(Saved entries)
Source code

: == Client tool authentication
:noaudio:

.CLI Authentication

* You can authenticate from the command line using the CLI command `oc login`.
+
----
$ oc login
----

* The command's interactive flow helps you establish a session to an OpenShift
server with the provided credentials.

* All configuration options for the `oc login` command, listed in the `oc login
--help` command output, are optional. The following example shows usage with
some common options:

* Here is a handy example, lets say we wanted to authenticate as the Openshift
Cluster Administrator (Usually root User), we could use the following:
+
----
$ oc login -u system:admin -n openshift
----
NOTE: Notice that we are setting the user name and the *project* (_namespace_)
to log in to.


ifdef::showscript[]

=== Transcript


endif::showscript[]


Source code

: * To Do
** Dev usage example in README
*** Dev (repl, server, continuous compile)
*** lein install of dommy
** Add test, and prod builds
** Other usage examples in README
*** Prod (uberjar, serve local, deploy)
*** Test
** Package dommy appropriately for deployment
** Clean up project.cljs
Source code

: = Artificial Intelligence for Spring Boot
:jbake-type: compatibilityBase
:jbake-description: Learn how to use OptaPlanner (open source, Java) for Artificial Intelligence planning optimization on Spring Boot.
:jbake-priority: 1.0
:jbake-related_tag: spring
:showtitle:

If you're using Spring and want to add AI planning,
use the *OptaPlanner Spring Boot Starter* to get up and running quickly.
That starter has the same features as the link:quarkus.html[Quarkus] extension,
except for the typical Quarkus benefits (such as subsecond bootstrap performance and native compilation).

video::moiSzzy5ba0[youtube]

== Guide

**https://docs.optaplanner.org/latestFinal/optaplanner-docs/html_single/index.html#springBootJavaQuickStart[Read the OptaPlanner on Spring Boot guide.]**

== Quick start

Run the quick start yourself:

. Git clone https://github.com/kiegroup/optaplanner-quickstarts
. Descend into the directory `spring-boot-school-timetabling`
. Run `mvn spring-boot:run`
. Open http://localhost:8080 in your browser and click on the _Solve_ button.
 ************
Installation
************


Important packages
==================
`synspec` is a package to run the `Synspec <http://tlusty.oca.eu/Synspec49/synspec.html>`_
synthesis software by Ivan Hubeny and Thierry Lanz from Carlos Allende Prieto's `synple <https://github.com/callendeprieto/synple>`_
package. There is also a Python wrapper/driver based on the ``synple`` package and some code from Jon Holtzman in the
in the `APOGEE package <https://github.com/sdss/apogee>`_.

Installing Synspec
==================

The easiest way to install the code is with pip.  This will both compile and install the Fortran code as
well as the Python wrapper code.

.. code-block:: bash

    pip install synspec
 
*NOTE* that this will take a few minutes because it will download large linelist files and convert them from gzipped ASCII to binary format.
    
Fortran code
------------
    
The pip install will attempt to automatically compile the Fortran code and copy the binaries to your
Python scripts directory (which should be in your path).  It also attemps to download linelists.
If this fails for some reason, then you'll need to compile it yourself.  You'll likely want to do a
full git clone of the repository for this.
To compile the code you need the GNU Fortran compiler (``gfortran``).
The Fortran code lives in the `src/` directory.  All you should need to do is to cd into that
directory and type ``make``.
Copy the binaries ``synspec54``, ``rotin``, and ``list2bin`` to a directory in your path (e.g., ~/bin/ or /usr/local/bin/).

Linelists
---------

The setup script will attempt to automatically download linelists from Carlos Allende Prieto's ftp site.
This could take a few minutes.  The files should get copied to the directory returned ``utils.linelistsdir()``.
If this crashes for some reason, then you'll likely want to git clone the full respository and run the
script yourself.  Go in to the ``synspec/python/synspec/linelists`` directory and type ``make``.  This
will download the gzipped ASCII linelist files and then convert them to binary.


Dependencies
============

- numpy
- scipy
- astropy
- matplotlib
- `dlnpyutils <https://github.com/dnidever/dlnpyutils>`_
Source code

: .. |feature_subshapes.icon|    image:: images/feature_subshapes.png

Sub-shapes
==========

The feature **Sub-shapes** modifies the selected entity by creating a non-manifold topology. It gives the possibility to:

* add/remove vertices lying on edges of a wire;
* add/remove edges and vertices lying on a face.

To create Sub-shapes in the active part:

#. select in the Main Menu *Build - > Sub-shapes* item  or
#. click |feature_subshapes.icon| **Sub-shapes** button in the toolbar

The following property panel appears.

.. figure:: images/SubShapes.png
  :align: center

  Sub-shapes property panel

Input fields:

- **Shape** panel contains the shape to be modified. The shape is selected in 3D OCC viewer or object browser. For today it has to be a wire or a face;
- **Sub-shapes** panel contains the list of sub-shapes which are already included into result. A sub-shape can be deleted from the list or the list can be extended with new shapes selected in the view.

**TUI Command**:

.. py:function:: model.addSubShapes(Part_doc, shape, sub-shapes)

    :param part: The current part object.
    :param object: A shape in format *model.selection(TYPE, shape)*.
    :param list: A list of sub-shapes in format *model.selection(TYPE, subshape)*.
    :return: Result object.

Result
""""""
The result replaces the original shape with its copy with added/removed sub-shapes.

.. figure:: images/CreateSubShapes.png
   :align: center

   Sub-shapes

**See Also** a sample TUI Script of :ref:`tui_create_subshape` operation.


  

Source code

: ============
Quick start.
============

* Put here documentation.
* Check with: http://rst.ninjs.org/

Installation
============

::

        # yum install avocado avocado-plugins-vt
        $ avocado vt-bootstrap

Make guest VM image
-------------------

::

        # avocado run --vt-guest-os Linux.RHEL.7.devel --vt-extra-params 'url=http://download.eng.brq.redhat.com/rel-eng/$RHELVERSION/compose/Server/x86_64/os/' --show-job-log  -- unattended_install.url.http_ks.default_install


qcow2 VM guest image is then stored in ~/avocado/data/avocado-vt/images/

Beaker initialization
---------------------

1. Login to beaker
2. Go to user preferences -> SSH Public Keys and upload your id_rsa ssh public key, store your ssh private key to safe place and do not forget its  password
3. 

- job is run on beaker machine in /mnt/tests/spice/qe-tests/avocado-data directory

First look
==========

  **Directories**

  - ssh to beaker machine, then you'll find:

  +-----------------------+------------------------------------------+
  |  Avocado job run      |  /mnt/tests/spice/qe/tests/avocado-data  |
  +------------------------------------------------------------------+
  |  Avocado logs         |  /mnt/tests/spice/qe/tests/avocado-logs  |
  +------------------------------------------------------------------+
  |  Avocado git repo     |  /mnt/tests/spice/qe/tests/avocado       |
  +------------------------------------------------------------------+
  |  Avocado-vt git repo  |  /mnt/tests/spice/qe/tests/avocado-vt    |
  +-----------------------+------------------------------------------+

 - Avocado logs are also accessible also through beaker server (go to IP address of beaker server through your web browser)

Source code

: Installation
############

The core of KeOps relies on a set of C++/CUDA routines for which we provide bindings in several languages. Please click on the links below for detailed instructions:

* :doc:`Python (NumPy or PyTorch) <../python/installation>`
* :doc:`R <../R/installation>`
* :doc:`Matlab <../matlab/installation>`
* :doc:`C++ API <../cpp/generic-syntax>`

To do |
Scan the records for the string "synple". Copy each line in which it appears.

Answer to the problem |
synthesis software by Ivan Hubeny and Thierry Lanz from Carlos Allende Prieto's `synple <https://github.com/callendeprieto/synple>`_
package. There is also a Python wrapper/driver based on the ``synple`` package and some code from Jon Holtzman in the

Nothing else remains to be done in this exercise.